[Date Prev][Date Next][Thread Prev][Thread Next][Date Index][Thread Index]

Re: Unicode and Bidi vs Shaping



On Fri, 7 Mar 2003, Mohammed Elzubeir wrote:

> [...] I take this reference to mechanical formatting to refer to
> converting legacy text to Unicode compliant ones.

No, wrong assumption. It's talking about automatically generating texts, 
instead of converting them from something else. For example, consider that 
a program wants to display something in Arabic, and so it automatically 
puts RLE and PDF around that text to make sure it is displayed in proper 
Arabic order, with a base direction of Arabic. Then that Arabic text may 
contain some English phrase that may be inside an LRE..PDF pair itself.
Now consider that this whole gets cut and pasted somewhere in a bug 
report system in Arabic, with the embeddings automatically copied and a 
LRE..PDF put around the whole thing to make they are displayed the 
same....

You can see that almost all of these pairs are automatically generated to
some degree or other. This is what that autogeneration means.

> Have you run any tests to prove this?

That's Unicode's claims. We have run FriBidi on many random-generated or 
specifically-designed test cases to make sure it supports exactly those 61 
levels and exactly as specified in Bidi, no more, no less.

> Tried this on a corpus of text?

No. Those 61 levels rarely happen in corpi. See above.

> If I understand your paper correctly, you are saying that you should
> apply the bidi algorithm, short of removing the explicit embedding and
> overriding codes, shape, then continue. 

No, not simply continue, but do Arabic joining/shaping, and then continue 
the rest of Bidi.

> Please do keep us posted on what the UTC comes up with.

• _Exercises to complete_:
• 1. From the reply on Unicode Bidi and shaping, write out the passage that begins at the words "[Date Prev][Date Next][Thread" and stops after the words "Unicode compliant ones.".
• 2. According to the reply on Unicode Bidi and shaping, how many levels was FriBidi tested to support?

• _Supplied data_:

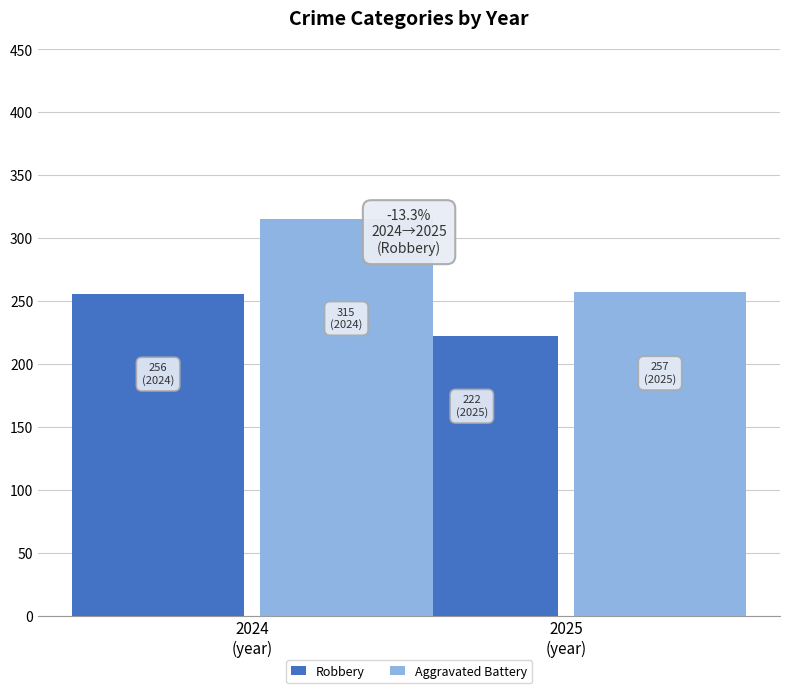

What is the sum of the Robbery values at 2024
(year) and 2025
(year)?

478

• _Solved tasks_:
• 1.
[Date Prev][Date Next][Thread Prev][Thread Next][Date Index][Thread Index]

Re: Unicode and Bidi vs Shaping



On Fri, 7 Mar 2003, Mohammed Elzubeir wrote:

> [...] I take this reference to mechanical formatting to refer to
> converting legacy text to Unicode compliant ones.

• 2. Exactly 61 levels, as specified in Bidi, no more and no less.